[Start of Attachment]
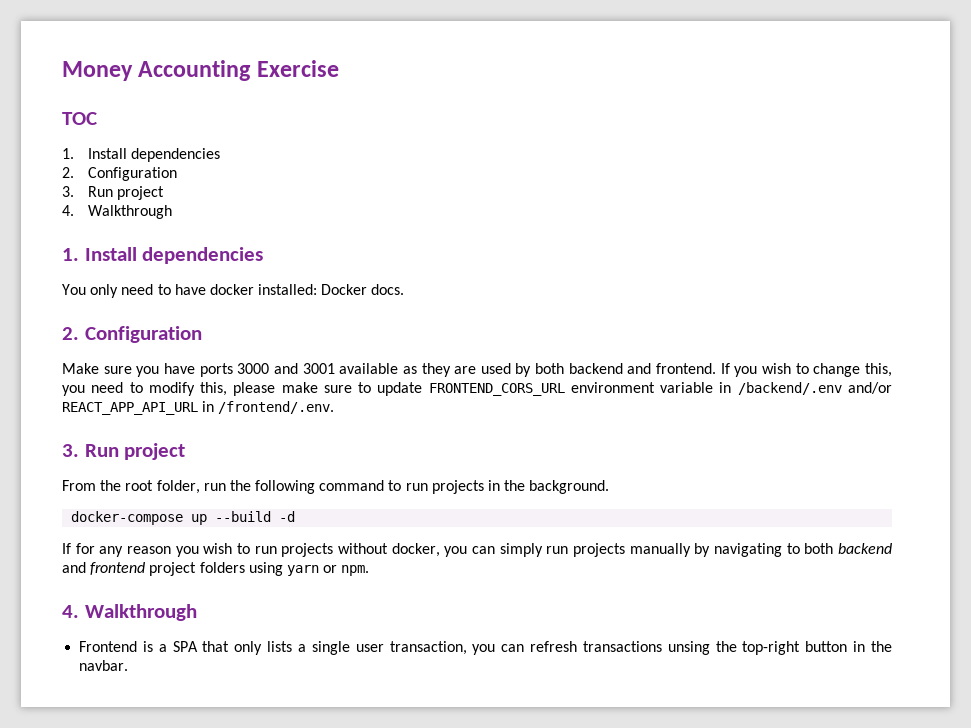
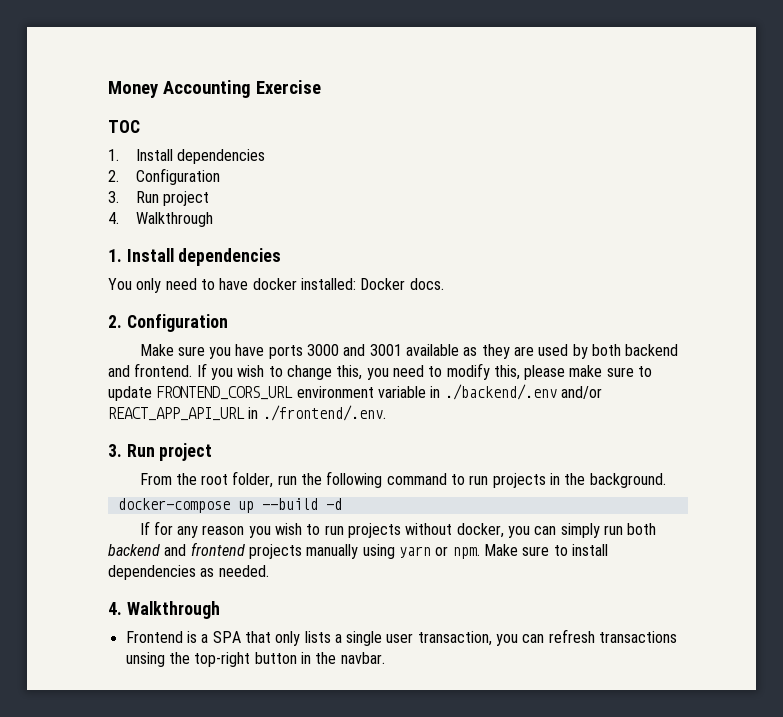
[737,382,842,395] /backend/.env -> [444,384,557,400] ./backend/.env
[218,401,335,414] /frontend/.env. -> [262,405,386,421] ./frontend/.env.
[573,543,800,557] projects manually by navigating to -> (624, 530) none
[149,562,245,576] project folders -> [248,544,359,559] projects manually
(370, 570) none -> [483,544,608,556] [108,565,269,580] Make sure to install dependencies as needed.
[End of Attachment]
* [Your instructions]
What number of lines in the records hold "manually"? Reply with that number alone.

* [Expected output]
2